In the meantime April and I plan on continuing from Labuan Bajo across to Sumbawa and onto Lombok and Bali. We plan on keeping to the north of these islands as I've seen the surf on the south side of Bali near where I'm staying and I'd be VERY afraid to try getting to shore along any of these beaches!

Our first hop across to Sumbawa will be the most tricky. We have 20 miles to the island of Komodo (via 3 or 4 other smaller 'stepping stones') where we inevitably have to spend one (sleepless) night, taking it shifts to hold the spear gun and keep the fire stoked high to ward of those nasty dragons.

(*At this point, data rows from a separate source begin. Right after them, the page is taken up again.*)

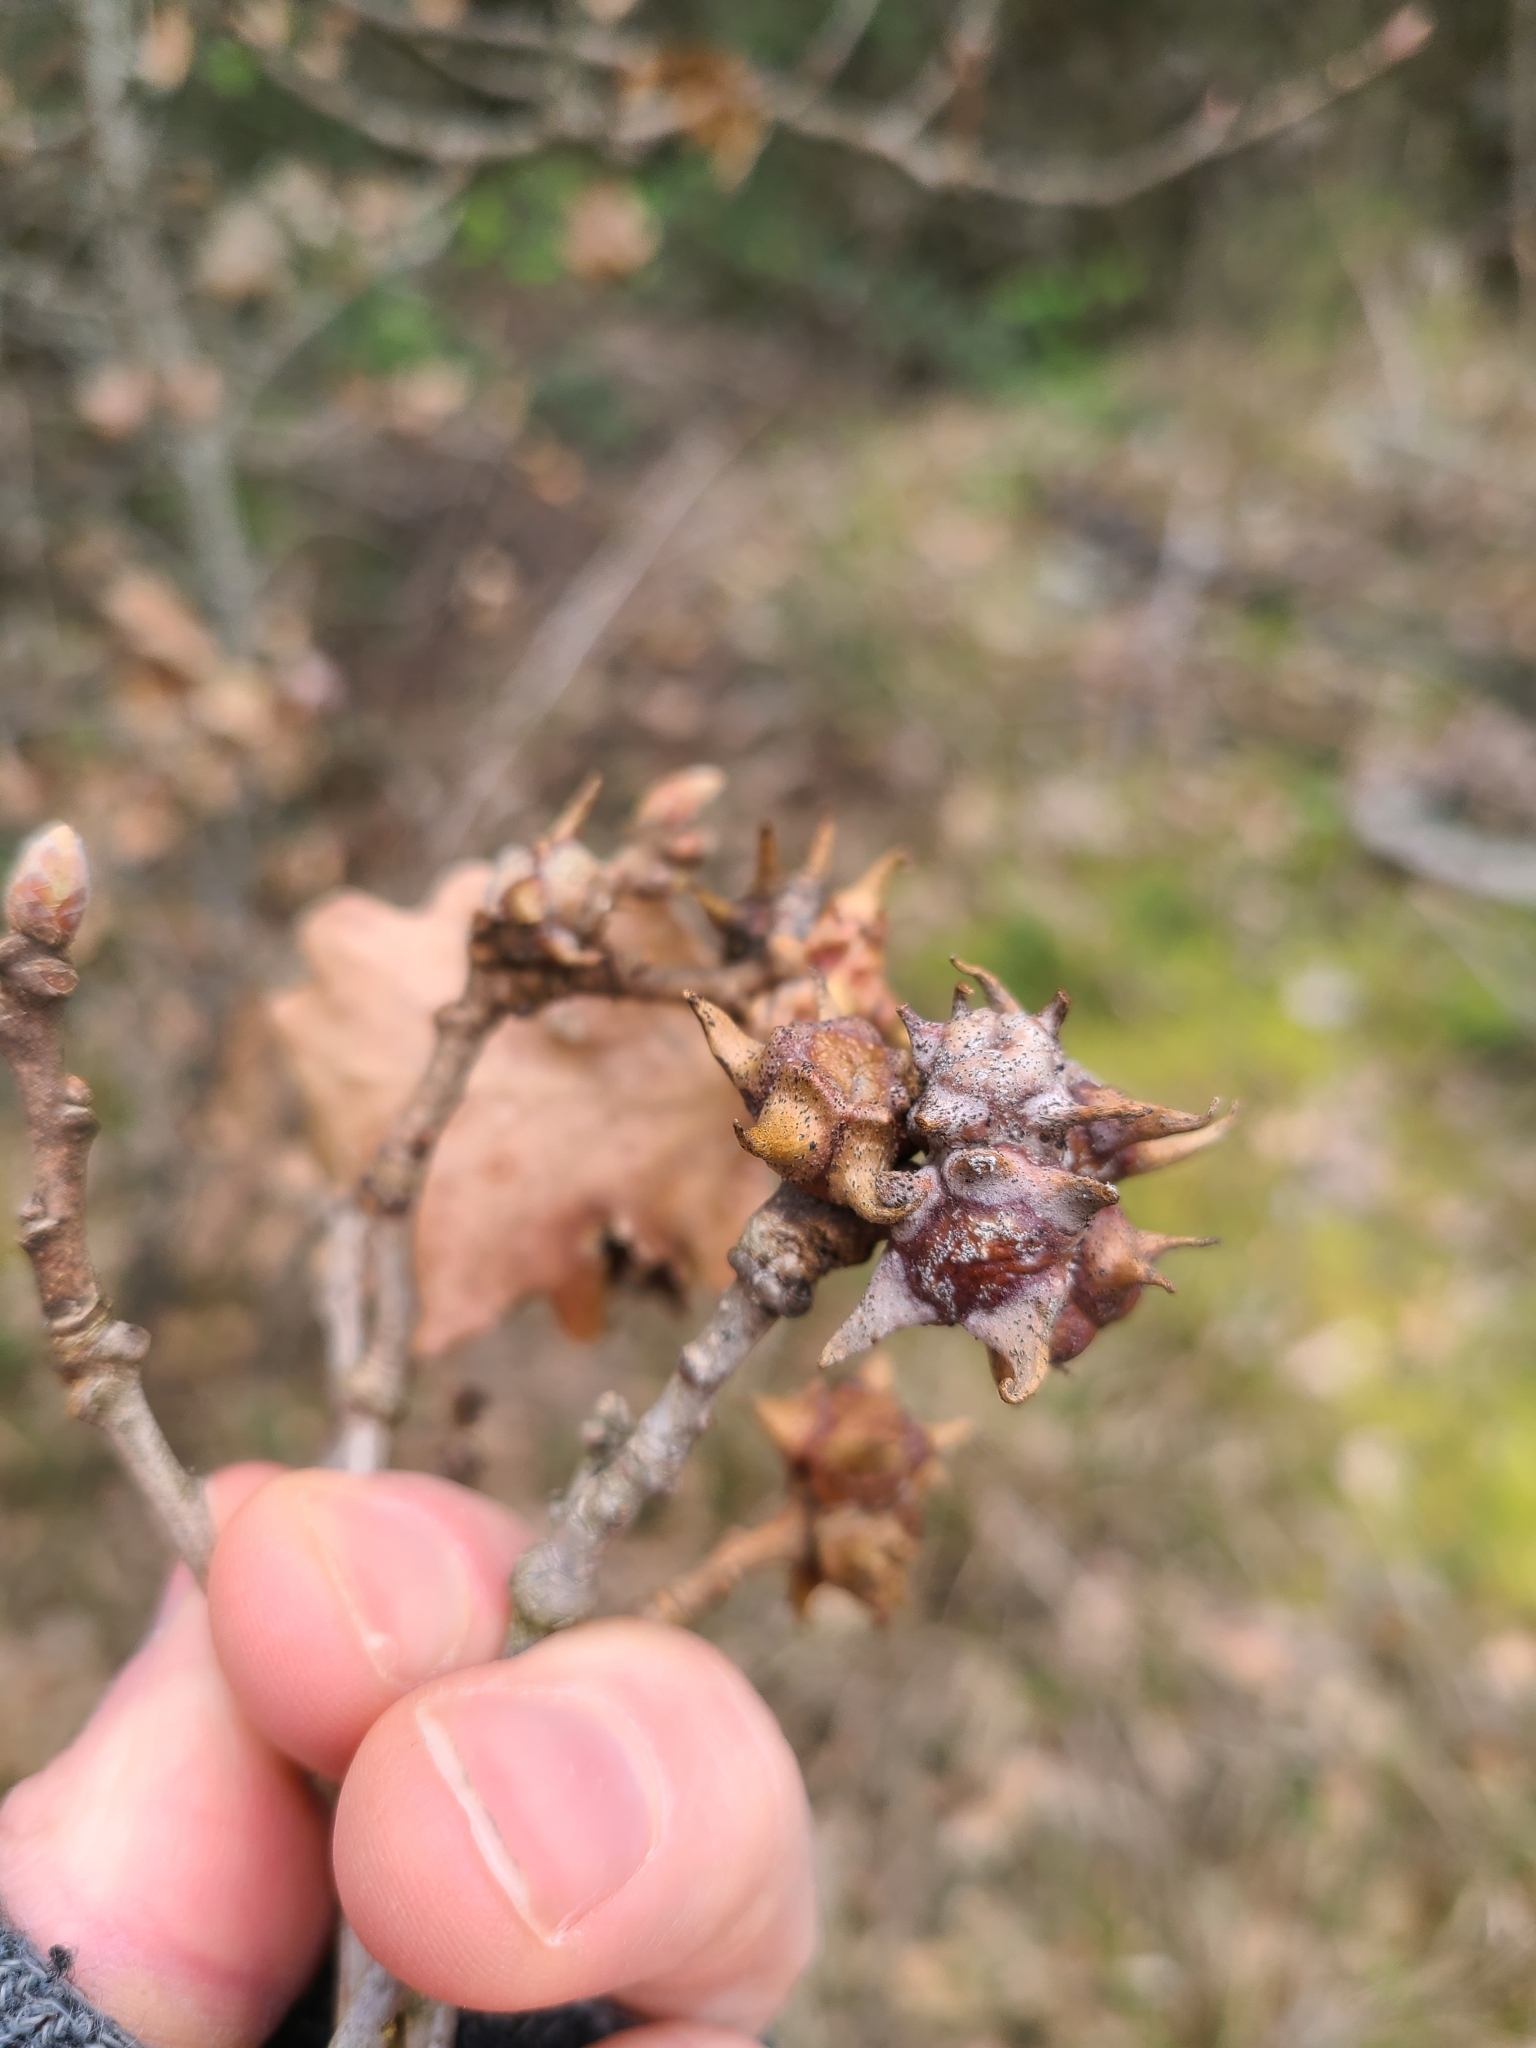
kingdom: Animalia
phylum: Arthropoda
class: Insecta
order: Hymenoptera
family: Cynipidae
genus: Andricus
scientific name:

Then there's the Sape Selat to contend with crossing onto Gili Banta Island (giant turtles supposedly) and then to Sumbawa proper. I think we should be making the crossing during neaps if my calculations are right, otherwise the water can run at 10+ knots through here at full flood during springs. Not fun.

Sounds like a breeze compared to getting these visas renewed. What an ordeal - more tomorrow on the immigration circus ride tomorrow. Where is Ina and her bureaucratic string-pulling when you need it!

Posted at 11:45 AM

August 4, 2005

Update from Bali #1

OK, reached Bali OK via the GT Air flight from Labuan Bajo. I've taken on the task of renewing visas for myself, April and Chris. They've stayed behind to look after the gear and potentially arrange either for two single kayaks to be shipped onto Bali for the Sumatra section, or find a couple locally who might want to paddle them to the eastern edge of Java (fancy an adventure anyone? Now's your chance!). Which leads me onto what on earth's going on with the trip at this point.


Lourdes and I have decided that after traveling for almost 3-months now we will go our separate ways. Although we had a bit of verbal fisty-cuffs one evening (damn that Bintang), we've parted as good friends. We get along great in 'normal' situations, but we've found the context of traveling together a tough one. I know Steve and I had this problem way back at the beginning of pedaling from the UK to the US. Sometimes traveling together for an extended period in difficult conditions leads to pressures and stresses that put the best of friendships to the test. So rather than part as enemies, Lourdes and I have decided to cash in while the going was good and travel separately from now on.

She's decided not to take her kayak on alone to Bali, largely due to the security risk of traveling as a single female in this part of the world. At the time of writing I believe she plans to take an extended ferry trip to the island of Lombok via Rinca (to see komodo dragons) and Sumbawa. She'll extend her visa here in Bali and I guess decide where her adventure takes her next. I do wish her well and hope she's recovered from what must have been a humdinger of a hangover after our last night in Labuan Bajo together at the Paradise bar drinking the local 'Arak' palm whisky (lethal stuff). I have a final image of her listing dangerously to starboard on the back of a moped/taxi taking her back to her hotel.

More tomorrow. Sorry - my head hurts too.


Posted at 11:44 AM

August 3, 2005

All OK

Just a quick note to let friends and family know that everyone is alive and kicking. We reached Labuan Bajo a couple of days ago. I'm heading to Bali to renew my visa - more details tomorrow I hope once I get to an internet cafe.